Change "series" to "data set" in the records, starting at the first line and stopping after the line that contains "the April series?", and repeat those lines with nothing else altered.
━━ RECORDS PROVIDED ━━
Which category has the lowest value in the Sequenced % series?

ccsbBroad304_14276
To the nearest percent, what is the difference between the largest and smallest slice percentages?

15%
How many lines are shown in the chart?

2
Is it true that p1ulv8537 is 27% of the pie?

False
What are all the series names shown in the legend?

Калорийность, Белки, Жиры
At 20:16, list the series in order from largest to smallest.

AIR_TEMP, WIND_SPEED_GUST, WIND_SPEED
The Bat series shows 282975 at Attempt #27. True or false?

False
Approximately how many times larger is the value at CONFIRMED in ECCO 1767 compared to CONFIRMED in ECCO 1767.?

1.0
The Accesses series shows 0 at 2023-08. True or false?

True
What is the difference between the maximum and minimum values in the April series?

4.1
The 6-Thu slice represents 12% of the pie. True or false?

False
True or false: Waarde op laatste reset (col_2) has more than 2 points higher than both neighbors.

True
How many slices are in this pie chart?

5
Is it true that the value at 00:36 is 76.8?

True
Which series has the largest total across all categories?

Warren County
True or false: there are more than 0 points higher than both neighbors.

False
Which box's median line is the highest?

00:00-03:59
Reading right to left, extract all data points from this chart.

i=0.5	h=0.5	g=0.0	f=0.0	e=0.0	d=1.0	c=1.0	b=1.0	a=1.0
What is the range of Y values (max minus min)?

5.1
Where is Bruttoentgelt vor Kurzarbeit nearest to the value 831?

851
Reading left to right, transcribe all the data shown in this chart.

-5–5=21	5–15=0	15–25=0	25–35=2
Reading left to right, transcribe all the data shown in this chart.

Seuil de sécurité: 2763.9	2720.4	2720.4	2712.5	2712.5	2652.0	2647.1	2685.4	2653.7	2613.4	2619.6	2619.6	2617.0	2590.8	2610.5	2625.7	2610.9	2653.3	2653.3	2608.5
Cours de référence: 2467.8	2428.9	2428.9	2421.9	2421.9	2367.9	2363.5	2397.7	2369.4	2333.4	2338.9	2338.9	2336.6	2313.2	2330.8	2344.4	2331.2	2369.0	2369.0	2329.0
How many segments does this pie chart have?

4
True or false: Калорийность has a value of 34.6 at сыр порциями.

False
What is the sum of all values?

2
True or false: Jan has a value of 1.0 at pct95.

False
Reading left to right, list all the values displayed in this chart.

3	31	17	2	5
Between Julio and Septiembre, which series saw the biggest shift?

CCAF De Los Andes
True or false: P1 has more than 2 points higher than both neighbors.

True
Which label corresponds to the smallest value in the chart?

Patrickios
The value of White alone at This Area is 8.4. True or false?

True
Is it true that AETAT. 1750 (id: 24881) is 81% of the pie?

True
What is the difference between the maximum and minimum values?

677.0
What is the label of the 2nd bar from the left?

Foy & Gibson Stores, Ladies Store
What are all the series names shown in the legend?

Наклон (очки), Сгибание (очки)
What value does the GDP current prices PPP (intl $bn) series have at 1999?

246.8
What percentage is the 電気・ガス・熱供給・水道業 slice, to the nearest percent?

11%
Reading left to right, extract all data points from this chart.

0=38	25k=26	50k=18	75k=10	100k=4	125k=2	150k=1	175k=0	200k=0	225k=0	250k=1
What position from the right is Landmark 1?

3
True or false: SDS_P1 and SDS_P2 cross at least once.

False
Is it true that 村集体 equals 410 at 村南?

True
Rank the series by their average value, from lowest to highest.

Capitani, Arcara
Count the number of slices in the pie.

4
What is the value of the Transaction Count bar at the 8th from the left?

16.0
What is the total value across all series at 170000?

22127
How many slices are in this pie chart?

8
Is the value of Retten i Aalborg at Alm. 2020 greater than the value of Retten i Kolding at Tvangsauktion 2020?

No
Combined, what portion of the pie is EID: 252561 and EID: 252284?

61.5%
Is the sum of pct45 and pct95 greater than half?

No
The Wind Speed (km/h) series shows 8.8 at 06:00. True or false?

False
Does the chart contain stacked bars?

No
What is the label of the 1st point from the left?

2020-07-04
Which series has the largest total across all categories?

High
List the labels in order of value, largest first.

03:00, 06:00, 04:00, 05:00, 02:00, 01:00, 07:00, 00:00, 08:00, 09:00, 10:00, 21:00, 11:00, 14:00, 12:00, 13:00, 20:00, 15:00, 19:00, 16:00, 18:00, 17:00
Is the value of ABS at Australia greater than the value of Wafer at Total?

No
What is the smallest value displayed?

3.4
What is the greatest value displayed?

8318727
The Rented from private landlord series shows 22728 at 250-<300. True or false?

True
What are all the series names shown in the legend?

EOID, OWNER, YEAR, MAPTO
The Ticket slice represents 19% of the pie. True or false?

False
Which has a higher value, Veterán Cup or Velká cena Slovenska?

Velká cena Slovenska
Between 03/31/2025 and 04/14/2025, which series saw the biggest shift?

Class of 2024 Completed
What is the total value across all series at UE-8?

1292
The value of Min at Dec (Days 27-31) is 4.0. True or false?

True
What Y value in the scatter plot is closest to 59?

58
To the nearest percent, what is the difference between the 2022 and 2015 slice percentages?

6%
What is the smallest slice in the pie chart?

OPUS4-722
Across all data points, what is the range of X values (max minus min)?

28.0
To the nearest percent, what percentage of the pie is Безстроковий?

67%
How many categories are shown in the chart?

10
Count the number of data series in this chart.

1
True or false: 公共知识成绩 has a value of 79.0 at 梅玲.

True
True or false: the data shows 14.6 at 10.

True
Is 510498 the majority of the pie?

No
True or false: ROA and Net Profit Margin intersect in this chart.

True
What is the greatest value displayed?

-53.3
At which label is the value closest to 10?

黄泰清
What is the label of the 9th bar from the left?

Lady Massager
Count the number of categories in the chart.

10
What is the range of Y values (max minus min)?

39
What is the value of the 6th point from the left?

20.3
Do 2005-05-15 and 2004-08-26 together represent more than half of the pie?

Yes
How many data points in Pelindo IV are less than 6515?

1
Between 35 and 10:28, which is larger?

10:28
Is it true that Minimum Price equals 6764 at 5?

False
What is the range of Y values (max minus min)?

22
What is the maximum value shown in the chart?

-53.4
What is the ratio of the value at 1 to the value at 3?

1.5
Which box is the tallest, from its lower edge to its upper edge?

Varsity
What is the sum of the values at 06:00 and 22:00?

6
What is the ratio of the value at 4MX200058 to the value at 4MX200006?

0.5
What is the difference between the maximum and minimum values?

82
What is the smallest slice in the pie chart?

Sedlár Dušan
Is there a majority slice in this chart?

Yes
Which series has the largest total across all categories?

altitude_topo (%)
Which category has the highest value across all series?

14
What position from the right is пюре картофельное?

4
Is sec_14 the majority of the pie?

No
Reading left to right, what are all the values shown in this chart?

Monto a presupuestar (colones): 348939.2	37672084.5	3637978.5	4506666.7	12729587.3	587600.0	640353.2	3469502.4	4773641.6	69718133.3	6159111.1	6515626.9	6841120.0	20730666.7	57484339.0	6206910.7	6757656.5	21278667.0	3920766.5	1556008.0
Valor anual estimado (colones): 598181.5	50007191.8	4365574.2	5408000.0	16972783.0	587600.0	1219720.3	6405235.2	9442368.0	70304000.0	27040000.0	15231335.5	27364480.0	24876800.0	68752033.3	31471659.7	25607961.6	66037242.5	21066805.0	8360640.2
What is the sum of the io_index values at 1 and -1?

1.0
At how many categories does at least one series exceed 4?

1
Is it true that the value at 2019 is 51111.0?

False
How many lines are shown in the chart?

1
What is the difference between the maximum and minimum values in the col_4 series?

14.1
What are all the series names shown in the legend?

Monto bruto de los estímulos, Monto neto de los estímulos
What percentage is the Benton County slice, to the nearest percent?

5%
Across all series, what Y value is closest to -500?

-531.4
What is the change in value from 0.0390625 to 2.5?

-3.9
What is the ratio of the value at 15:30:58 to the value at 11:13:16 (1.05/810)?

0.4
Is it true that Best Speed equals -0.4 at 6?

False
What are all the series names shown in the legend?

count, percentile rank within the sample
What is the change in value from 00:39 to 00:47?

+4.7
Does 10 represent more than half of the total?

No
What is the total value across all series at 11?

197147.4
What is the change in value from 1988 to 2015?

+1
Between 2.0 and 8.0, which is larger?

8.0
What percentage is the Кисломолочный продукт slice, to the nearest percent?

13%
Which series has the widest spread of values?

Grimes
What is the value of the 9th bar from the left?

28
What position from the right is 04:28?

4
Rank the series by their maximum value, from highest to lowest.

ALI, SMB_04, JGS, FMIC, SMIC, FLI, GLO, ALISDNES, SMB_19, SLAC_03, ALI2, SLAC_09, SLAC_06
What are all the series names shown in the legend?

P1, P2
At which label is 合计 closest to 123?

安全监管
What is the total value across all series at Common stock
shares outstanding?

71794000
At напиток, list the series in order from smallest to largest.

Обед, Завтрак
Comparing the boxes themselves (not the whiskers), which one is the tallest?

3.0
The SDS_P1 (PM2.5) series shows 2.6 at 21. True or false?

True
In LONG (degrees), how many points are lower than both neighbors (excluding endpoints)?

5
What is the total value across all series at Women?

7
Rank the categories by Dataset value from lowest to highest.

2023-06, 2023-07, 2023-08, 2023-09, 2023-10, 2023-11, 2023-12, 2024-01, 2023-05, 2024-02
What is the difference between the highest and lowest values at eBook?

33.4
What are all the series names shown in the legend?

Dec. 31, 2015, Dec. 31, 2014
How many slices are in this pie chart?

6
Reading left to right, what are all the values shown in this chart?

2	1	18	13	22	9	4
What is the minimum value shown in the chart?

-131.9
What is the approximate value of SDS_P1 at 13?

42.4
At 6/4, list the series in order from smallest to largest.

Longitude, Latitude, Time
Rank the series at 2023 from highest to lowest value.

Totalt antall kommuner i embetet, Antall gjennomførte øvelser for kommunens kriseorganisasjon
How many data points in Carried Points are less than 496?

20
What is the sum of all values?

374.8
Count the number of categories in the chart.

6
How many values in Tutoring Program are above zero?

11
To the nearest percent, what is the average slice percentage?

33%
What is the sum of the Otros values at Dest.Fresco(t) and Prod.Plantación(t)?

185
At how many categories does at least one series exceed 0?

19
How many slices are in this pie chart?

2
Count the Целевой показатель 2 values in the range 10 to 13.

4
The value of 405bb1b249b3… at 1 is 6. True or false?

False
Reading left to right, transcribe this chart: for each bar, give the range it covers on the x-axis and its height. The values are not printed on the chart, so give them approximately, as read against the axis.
━━━
◆ ANSWER BOX ◆
Which category has the lowest value in the Sequenced % data set?

ccsbBroad304_14276
To the nearest percent, what is the difference between the largest and smallest slice percentages?

15%
How many lines are shown in the chart?

2
Is it true that p1ulv8537 is 27% of the pie?

False
What are all the data set names shown in the legend?

Калорийность, Белки, Жиры
At 20:16, list the data set in order from largest to smallest.

AIR_TEMP, WIND_SPEED_GUST, WIND_SPEED
The Bat data set shows 282975 at Attempt #27. True or false?

False
Approximately how many times larger is the value at CONFIRMED in ECCO 1767 compared to CONFIRMED in ECCO 1767.?

1.0
The Accesses data set shows 0 at 2023-08. True or false?

True
What is the difference between the maximum and minimum values in the April data set?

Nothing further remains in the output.